A new forecast published by Boeing on Monday shows a 20-year demand for 558,000 pilots and 609,000 technicians, reflecting more than a 4-percent increase over last year’s projections. The Asia-Pacific region will account for 41 percent of the demand for new pilots and 39 percent of new mechanics, equating to more than double the number of each group Europe and North America will need, said the report.
The air transport boom in Asia presents a big infrastructure and staffing challenge for several countries including China, which 20 years ago had no indigenous private aviation industry from which to draw pilots, noted Boeing Flight Services vice president Sherry Carbary. “Outside the U.S., where a lot of the airplanes are going...take Asia-Pacific as an example...people have grown up without little airplanes flying overhead, without being exposed to it like they are in the United States, so there’s been a real focus on how do we get that generation, that population excited about aviation,” she said. “The good news is, in the case of China, there’s a lot of interest and so the real issue is not getting the kids interested in becoming pilots and technicians, it’s making sure the infrastructure exists.”
Flight schools and simulator facilities account for a vital part of that infrastructure, and Carbary talked about Boeing’s investment in a program to train ab initio pilots at partner institutions. Boeing counts a network of 17 campuses around the world, consisting of eight Boeing Flight Services owned and operated facilities, six customer sites, a joint-venture campus in Casablanca and a pair of sites—in Mexico City and Buenos Aires—where it has placed simulators. Expansion plans include the placement of a new 737NG simulator at Boeing’s Shanghai training center to support the explosive growth of low-fare carriers in China. Carbary said the company expects the simulator to start operating early next year.

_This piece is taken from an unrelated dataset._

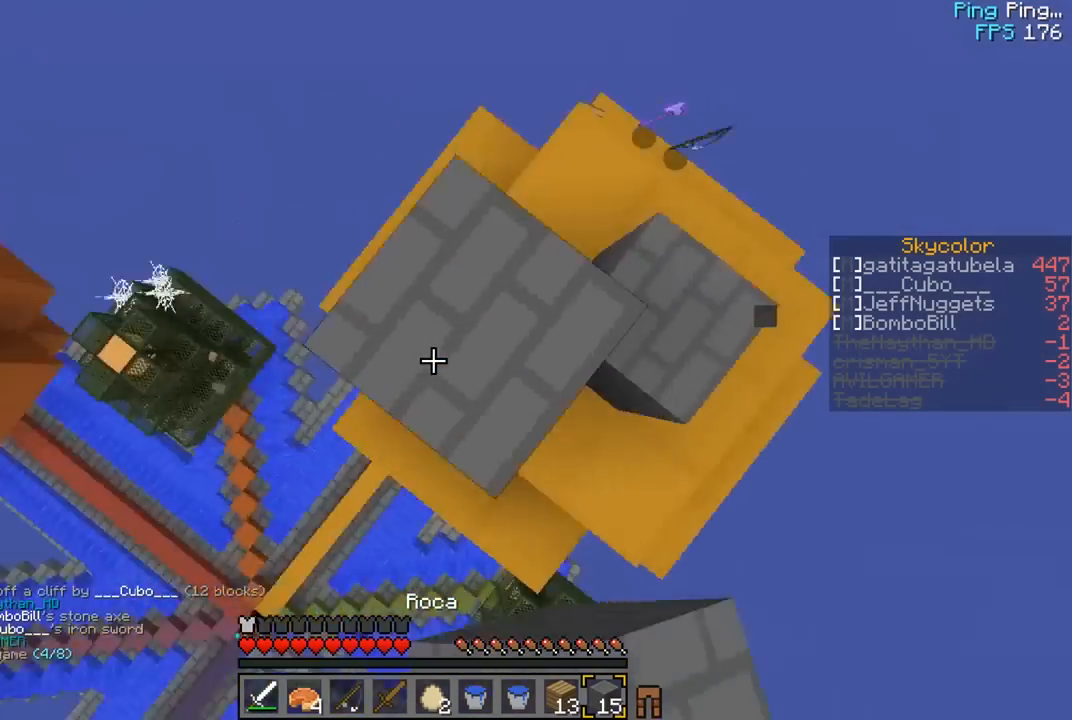
{"keys": ["a", "s"], "mouse": ["right"], "events": [[117, "a", "down"], [117, "mouse_right", "up"], [117, "s", "down"], [467, "mouse_right", "down"]]}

Another challenge involves funding training in places where middle classes, although growing, remain underdeveloped. “One of the big issues if you’re a cadet in China is where are you going to get the money to become a pilot?” said Carbary. “So we’re really pushing the need for more scholarships, more investment in this piece of the market, and it can’t just come from industry. It’s got to be a collaborate approach [involving governments.]”
To arrive at the pilot and technician numbers in its forecast, Boeing drew from its 2015 Current Market Outlook for airplane deliveries, released in June at the Paris Air Show, along with utilization rates, attrition rates and regional differences in staffing specific to aircraft type and regulatory requirements around the world. One region where Boeing’s forecast appears to reflect some growth moderation—the CIS countries—showed a decline in 20-year demand for pilots from 18,000 in last year’s forecast to 17,000 this year, largely due to geopolitical and economic pressures.
Apart from the 226,000 pilots required in the Asia-Pacific region, the forecast shows a need in North America and Europe for roughly 95,000 each. The Middle East will need another 60,000 pilots, according to the report, while demand in Latin America and Africa stands at 47,000 and 18,000, respectively.